Procurador ordena buscas no HSBC

By | 19/02/2015

Genebra. Um procurador suíço disse ontem que ordenou buscas em escritórios do HSBC na Suíça e que estava abrindo um inquérito sobre acusações de lavagem de dinheiro agravada.

"Uma busca está em curso atualmente nas instalações do banco, lideradas pelo procurador-geral Olivier Jornot e pelo procurador Yves Bertossa", informou a procuradoria de Genebra em comunicado.

O procurador afirmou que o escopo da investigação afetaria indivíduos suspeitos de cometer ou participar de lavagem de dinheiro. Um porta-voz do HSBC em Genebra se recusou a comentar. No domingo (15), o maior banco da Europa pediu desculpas a clientes e investidores pelas práticas registradas em seu private bank da Suíça, na sequência de acusações de que teria ajudado centenas de clientes a se evadirem de impostos.

Em anúncios de página inteira em jornais britânicos, o HSBC disse que a recente cobertura da mídia que focou na operação suíça e em assuntos financeiros de alguns de seus clientes tinham sido uma experiência dolorosa e que as normas em vigor hoje "não estavam universalmente estabelecidas" no passado. "Por isso, oferecemos nossas mais sinceras desculpas", disse a propaganda. O anúncio é dirigido a clientes, acionistas e colaboradores e é assinado pelo presidente-executivo, Stuart Gulliver.

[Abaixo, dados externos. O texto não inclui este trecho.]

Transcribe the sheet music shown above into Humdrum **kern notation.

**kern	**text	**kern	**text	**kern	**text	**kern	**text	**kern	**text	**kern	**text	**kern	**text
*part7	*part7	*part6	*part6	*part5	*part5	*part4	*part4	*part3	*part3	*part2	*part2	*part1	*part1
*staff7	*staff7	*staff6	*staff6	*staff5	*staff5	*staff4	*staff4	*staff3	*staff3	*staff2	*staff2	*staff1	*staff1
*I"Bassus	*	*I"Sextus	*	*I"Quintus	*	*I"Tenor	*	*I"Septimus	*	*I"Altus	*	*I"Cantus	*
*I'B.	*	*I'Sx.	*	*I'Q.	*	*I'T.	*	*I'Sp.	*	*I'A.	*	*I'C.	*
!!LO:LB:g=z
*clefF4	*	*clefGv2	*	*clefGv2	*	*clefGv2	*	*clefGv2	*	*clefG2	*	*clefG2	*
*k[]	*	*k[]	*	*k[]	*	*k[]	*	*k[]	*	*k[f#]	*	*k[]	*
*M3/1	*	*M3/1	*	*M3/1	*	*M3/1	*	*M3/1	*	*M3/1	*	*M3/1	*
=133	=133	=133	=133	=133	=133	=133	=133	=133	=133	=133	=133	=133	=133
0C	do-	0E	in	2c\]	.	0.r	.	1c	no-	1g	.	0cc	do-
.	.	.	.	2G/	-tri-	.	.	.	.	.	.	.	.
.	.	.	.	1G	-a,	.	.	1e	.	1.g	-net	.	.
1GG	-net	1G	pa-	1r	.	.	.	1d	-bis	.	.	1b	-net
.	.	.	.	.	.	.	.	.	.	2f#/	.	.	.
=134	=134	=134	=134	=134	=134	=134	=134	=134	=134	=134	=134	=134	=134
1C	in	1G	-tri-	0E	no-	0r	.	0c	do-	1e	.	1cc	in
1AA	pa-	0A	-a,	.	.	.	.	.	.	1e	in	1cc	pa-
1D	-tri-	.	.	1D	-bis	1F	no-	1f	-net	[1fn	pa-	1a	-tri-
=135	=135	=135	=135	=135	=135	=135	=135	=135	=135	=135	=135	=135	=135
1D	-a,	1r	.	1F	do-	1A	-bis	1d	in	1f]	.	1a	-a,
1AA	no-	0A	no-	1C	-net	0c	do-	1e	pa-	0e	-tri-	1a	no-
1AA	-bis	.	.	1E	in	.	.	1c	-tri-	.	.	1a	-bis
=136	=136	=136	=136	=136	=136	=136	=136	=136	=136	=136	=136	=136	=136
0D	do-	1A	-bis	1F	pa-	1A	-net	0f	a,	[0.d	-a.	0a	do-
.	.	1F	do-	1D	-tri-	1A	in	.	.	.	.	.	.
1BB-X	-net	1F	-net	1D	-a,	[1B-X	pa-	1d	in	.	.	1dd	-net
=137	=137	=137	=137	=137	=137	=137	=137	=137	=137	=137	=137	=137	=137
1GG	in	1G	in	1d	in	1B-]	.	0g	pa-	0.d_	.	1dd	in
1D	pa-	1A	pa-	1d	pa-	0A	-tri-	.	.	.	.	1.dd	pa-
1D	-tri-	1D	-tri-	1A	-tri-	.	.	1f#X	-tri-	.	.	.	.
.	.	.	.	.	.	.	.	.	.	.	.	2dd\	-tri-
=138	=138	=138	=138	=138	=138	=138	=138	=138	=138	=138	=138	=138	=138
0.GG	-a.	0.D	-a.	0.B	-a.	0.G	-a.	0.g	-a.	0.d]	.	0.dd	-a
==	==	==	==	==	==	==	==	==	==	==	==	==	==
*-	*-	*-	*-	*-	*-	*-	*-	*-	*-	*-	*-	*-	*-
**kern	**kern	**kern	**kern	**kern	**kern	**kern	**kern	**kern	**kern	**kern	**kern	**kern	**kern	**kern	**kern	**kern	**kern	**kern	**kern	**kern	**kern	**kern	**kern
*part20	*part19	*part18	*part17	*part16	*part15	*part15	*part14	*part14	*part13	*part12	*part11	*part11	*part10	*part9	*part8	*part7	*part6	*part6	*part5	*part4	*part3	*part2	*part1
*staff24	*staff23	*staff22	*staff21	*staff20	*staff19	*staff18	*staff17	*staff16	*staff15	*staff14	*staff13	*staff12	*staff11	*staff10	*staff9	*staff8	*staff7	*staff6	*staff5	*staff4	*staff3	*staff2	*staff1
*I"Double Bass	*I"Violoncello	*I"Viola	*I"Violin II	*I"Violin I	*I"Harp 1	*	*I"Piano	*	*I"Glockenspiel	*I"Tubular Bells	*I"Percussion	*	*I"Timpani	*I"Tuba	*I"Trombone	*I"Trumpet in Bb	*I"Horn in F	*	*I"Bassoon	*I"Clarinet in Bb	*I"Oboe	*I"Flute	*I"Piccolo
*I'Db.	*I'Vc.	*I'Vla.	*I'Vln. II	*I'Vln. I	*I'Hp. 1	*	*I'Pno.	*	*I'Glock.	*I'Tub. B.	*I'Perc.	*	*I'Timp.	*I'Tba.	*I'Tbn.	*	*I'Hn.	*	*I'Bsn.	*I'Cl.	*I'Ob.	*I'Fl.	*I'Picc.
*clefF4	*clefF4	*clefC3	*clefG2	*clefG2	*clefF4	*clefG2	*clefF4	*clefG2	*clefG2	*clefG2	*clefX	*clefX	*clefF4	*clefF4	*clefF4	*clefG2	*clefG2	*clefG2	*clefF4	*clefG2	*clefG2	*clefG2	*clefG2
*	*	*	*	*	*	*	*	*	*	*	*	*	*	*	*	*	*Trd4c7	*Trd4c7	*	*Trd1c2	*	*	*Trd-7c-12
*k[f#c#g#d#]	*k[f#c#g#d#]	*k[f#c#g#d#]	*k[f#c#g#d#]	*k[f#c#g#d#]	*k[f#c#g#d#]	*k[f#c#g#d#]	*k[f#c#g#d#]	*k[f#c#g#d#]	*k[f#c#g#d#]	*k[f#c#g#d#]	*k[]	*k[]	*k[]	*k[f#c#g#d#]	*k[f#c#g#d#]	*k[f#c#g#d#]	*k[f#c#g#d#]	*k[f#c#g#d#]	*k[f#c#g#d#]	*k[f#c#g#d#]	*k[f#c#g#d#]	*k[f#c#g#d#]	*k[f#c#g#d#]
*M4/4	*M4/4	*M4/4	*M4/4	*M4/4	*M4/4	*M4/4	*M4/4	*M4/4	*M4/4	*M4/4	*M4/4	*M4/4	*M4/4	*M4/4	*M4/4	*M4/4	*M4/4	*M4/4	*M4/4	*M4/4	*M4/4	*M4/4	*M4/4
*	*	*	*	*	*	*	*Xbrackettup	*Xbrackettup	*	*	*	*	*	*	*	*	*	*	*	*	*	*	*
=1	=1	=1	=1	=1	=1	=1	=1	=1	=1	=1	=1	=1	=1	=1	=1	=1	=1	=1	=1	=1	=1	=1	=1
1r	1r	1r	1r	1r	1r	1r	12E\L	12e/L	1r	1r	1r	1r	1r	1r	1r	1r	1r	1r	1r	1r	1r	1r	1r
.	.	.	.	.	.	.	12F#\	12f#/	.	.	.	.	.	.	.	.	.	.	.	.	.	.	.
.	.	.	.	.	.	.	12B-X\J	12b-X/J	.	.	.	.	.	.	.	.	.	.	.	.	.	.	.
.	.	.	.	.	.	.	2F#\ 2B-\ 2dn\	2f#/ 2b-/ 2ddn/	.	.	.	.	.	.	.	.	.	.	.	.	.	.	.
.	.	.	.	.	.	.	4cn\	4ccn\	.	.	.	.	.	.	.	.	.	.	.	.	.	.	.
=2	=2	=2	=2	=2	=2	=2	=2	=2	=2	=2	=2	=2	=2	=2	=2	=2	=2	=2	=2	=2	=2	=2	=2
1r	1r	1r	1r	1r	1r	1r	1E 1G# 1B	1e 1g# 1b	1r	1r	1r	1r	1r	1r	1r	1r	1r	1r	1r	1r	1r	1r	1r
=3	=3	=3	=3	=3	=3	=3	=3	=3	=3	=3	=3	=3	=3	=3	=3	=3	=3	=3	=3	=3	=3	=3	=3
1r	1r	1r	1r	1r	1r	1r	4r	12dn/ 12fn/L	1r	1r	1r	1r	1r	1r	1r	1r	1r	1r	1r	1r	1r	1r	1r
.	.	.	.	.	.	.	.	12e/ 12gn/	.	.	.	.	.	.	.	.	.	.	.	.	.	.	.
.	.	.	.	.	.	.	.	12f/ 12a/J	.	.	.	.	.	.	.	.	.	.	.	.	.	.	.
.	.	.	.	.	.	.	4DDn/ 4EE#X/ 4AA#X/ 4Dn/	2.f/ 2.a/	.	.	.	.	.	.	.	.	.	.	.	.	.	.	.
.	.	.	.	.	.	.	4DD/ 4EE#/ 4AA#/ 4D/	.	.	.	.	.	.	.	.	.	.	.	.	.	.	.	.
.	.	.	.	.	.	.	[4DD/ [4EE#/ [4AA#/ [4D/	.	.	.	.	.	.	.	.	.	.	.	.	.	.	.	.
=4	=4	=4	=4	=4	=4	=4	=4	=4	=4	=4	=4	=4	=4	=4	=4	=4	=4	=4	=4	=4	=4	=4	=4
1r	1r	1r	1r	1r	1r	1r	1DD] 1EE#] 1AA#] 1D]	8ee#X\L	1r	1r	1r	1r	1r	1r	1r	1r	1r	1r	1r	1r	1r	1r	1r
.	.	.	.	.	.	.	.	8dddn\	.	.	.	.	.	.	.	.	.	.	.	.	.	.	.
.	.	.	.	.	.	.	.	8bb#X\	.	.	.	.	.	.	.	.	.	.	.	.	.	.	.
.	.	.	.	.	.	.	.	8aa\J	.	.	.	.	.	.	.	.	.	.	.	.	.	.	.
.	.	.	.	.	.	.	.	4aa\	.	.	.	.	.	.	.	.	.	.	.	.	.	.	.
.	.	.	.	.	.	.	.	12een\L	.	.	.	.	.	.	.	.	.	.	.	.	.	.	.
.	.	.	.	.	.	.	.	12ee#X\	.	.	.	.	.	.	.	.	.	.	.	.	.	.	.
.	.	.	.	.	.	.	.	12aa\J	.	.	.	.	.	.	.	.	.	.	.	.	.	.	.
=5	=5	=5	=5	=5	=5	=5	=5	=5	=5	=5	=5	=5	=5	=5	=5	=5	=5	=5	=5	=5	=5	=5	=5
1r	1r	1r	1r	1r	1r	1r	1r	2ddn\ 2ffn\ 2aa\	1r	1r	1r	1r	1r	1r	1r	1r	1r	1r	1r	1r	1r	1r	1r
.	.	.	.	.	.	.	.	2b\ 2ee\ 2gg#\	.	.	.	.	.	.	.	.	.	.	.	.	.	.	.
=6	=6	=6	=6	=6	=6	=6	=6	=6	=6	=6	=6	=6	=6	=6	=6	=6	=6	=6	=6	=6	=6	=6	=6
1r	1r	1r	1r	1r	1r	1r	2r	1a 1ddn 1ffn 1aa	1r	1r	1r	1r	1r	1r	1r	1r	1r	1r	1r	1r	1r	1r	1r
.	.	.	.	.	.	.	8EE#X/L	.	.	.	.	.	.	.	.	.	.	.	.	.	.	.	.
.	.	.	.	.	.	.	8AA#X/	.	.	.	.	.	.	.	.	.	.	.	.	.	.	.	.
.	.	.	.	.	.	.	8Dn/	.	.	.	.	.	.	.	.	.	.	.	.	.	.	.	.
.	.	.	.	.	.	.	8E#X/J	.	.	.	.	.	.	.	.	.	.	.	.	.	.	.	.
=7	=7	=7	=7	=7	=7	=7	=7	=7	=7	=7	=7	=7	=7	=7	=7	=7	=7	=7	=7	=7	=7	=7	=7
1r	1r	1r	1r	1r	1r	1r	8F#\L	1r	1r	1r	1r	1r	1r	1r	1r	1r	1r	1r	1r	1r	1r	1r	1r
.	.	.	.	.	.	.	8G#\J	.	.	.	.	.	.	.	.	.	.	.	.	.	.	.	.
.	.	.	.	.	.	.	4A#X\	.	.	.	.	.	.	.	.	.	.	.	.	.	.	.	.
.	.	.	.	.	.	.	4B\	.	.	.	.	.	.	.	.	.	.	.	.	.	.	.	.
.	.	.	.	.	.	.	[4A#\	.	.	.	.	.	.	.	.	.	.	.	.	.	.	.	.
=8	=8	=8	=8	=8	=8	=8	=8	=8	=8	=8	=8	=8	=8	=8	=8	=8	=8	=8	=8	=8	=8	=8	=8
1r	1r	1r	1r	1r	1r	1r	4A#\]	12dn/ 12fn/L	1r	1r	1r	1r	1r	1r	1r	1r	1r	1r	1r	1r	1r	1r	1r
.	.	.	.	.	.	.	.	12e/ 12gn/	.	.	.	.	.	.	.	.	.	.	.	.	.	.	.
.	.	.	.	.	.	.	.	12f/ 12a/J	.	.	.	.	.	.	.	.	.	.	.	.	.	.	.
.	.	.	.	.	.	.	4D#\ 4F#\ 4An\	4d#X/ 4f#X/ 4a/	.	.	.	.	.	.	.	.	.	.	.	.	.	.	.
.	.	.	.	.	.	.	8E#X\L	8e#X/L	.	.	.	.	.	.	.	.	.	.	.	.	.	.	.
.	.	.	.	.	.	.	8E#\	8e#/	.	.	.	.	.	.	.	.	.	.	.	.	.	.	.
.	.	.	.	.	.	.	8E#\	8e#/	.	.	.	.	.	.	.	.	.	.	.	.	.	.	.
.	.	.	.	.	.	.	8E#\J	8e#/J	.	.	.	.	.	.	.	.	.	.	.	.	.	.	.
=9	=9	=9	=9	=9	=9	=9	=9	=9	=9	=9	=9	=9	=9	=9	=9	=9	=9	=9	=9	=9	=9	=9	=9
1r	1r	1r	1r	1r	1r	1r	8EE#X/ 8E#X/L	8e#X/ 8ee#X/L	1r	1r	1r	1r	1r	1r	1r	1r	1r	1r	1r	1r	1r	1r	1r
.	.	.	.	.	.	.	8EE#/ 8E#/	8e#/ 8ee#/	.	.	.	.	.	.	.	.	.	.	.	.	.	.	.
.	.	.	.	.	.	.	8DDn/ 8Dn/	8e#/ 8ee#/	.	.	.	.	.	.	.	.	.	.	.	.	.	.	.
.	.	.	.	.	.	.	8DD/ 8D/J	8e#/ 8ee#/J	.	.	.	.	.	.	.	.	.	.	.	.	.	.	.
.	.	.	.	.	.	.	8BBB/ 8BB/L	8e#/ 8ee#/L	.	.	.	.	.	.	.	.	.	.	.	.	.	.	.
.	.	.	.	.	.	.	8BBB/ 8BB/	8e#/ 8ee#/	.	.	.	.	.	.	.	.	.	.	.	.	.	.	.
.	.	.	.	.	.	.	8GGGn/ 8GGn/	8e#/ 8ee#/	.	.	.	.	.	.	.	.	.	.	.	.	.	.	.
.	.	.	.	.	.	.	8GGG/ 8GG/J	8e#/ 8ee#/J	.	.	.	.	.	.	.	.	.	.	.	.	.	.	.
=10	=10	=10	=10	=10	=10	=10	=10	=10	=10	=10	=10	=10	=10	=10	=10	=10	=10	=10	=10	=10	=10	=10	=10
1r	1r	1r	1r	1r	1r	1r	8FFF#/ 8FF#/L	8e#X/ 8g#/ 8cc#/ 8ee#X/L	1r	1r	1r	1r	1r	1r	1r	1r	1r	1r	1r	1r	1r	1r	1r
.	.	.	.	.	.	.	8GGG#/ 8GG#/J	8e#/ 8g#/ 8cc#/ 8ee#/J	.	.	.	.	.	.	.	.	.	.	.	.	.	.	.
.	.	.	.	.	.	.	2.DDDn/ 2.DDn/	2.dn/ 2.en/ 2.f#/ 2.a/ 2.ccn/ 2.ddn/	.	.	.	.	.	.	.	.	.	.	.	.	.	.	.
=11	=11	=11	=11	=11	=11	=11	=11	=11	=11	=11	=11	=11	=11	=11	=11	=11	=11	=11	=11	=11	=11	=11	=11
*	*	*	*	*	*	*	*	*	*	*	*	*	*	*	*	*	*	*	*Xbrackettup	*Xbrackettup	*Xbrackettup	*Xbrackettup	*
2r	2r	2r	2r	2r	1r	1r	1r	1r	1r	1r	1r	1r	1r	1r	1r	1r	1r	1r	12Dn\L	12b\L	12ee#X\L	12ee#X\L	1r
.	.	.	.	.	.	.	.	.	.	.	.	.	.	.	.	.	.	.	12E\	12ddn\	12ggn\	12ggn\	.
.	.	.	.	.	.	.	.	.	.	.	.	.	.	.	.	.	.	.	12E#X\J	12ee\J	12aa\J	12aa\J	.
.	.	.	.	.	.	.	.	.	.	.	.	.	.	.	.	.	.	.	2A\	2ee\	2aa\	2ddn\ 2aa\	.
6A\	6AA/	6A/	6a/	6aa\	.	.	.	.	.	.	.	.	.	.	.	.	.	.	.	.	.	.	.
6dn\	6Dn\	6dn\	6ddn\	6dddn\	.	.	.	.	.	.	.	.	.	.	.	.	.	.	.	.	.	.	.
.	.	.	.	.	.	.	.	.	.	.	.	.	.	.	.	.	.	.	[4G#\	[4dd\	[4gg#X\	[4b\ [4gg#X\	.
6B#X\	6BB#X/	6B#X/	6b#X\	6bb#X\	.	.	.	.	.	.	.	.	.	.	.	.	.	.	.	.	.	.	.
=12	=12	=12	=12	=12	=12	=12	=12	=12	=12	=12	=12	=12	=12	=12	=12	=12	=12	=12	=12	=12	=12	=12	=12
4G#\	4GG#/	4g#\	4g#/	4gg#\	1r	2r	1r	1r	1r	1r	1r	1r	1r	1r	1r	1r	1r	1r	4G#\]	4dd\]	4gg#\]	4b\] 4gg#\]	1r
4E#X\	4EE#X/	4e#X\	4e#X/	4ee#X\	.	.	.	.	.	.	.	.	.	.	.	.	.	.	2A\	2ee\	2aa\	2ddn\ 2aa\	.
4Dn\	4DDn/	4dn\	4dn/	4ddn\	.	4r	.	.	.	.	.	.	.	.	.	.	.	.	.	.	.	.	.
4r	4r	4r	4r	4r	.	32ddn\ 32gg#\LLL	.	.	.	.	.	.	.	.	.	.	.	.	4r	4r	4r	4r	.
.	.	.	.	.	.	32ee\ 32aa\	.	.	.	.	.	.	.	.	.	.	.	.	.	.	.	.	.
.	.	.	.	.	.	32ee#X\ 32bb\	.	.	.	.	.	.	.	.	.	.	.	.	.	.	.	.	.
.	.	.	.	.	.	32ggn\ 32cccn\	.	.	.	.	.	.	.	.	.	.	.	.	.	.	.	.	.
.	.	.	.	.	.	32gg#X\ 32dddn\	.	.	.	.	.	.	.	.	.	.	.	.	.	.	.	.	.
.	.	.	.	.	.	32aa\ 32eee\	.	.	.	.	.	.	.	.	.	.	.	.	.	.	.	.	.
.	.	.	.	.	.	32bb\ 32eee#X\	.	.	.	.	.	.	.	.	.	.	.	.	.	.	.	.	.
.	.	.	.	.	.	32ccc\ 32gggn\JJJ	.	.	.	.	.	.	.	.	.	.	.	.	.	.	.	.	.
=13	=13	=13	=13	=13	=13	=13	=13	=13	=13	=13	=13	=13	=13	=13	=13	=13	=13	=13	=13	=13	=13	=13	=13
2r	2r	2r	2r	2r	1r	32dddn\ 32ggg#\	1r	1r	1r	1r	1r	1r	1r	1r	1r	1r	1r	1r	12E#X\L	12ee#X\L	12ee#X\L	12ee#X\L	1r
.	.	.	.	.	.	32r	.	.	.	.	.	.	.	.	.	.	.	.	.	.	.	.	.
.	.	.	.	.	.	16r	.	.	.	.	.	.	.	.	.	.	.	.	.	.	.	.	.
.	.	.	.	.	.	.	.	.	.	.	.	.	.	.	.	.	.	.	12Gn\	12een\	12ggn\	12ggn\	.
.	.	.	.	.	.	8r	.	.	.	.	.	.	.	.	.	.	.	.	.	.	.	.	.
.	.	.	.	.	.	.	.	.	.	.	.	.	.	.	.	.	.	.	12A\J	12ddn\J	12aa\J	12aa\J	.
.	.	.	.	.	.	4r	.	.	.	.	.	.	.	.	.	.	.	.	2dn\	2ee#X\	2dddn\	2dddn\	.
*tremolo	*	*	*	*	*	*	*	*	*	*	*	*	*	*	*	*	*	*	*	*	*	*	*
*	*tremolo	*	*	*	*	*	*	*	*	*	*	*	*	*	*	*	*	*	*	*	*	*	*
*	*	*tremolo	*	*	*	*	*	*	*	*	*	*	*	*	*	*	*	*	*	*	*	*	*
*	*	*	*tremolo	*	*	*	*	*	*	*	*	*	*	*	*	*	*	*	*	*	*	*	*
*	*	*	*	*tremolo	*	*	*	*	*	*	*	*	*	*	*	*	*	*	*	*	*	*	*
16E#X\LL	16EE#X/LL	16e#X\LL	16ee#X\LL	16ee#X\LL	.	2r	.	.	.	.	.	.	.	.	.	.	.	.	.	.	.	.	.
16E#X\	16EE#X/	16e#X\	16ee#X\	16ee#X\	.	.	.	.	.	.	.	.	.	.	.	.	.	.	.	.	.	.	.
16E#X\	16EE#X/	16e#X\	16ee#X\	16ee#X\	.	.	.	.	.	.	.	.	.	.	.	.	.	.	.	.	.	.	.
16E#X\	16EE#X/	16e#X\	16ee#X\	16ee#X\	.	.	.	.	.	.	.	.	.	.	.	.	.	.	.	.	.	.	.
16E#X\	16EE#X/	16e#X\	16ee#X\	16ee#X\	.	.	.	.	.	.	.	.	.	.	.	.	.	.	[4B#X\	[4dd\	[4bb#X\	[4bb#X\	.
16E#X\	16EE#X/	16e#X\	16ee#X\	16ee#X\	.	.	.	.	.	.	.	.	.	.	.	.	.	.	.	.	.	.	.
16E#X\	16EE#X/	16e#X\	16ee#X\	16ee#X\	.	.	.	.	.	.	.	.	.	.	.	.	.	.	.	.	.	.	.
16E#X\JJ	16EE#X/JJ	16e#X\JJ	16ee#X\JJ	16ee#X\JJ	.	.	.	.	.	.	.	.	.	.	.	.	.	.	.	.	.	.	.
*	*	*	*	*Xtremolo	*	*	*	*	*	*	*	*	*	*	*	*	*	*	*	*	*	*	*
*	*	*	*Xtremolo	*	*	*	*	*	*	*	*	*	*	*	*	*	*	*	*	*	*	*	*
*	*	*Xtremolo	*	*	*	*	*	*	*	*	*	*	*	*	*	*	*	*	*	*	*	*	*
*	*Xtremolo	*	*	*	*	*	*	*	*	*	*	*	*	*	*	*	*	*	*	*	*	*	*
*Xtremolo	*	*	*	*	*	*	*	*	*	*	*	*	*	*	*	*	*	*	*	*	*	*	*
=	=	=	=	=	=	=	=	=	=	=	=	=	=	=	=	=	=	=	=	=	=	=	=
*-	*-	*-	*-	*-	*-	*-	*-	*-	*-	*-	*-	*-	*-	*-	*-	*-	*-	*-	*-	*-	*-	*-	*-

O banco admitiu falhas no cumprimento e controle em seu banco privado suíço, após as alegações da mídia de que a instituição pode ter habilitado clientes a esconderem milhões de dólares em ativos, embora Gulliver tenha dito que muitas pessoas mencionadas como clientes tinham já deixado o banco há muito tempo e que alguns nunca foram clientes.

Dados por vir

O ex-funcionário do HSBC em Genebra, Hervé Falciani, é o homem por trás do maior vazamento de dados na história dos bancos. As informações obtidas por ele em 2007 mostravam que a filial suíça do segundo maior banco do mundo "ajudou" clientes ricos a driblar o pagamento de milhões de dólares em impostos. Oito anos depois, ele disse, em entrevista à BBC, que se sente "vingado" e "aliviado", já que os dados revelados por ele finalmente vieram à tona e o escândalo vem sendo investigado em várias partes do mundo.

Segundo Falciani, estamos longe do fim da história, já que ainda há muitas informações sobre o esquema do HSBC.

Aliás, para ser bem preciso, há um milhão de bits em dados, afirma o ex-funcionário. Ele diz que o trabalho de análise desses dados deve começar em breve e que uma grande empresa de petróleo pode ser a próxima a sentir os efeitos de um vazamento em massa de informações.

Estrelas e traficantes

O esquema revelado por Falciani permitiu que, entre 2005 e 2007, centenas de bilhões de euros transitassem, em Genebra, por contas secretas de 106 mil clientes, entre eles, empresários, políticos, estrelas do showbizz e esportistas, mas também traficantes de drogas e armas e suspeitos de ligações com atividades terroristas.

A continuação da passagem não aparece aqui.